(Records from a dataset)
══════════════════════════════
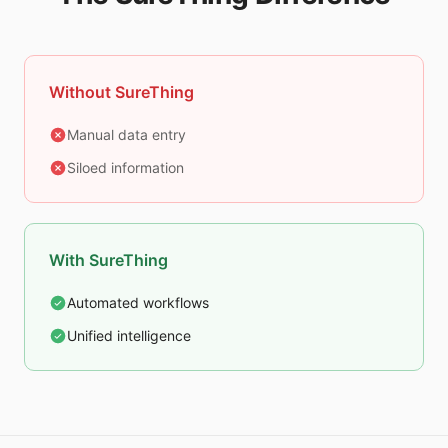
Without SureThing
Manual data entry
Siloed information
With SureThing
Automated workflows
Unified intelligence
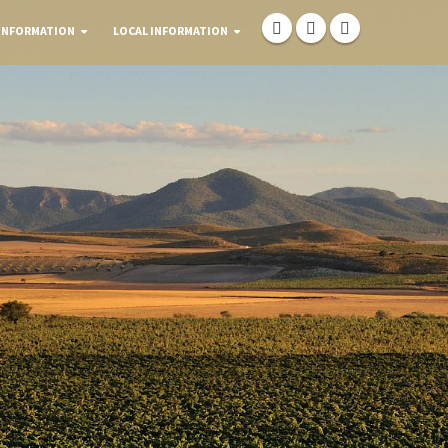
INFORMATION
LOCAL INFORMATION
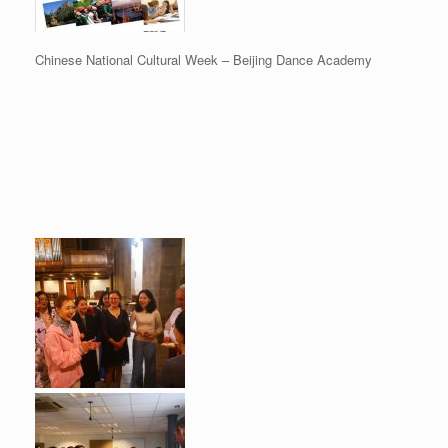
Chinese National Cultural Week – Beijing Dance Academy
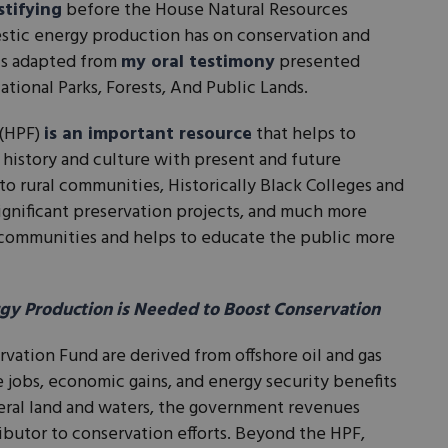
stifying
before the House Natural Resources
tic energy production has on conservation and
 is adapted from
my oral testimony
presented
ional Parks, Forests, And Public Lands.
 (HPF)
is an important resource
that helps to
 history and culture with present and future
to rural communities, Historically Black Colleges and
 significant preservation projects, and much more
 communities and helps to educate the public more
y Production is Needed to Boost Conservation
rvation Fund are derived from offshore oil and gas
 jobs, economic gains, and energy security benefits
ral land and waters, the government revenues
ributor to conservation efforts. Beyond the HPF,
══════════════════════════════
> [Exercise prompt] Make an exact copy of the lines above, beginning with the line with "Automated workflows" and ending with the line with "rvation Fund are", and keep the pictures out of it.

> [Answer box]
Automated workflows
Unified intelligence
INFORMATION
LOCAL INFORMATION
Chinese National Cultural Week – Beijing Dance Academy
stifying
before the House Natural Resources
tic energy production has on conservation and
 is adapted from
my oral testimony
presented
ional Parks, Forests, And Public Lands.
 (HPF)
is an important resource
that helps to
 history and culture with present and future
to rural communities, Historically Black Colleges and
 significant preservation projects, and much more
 communities and helps to educate the public more
y Production is Needed to Boost Conservation
rvation Fund are derived from offshore oil and gas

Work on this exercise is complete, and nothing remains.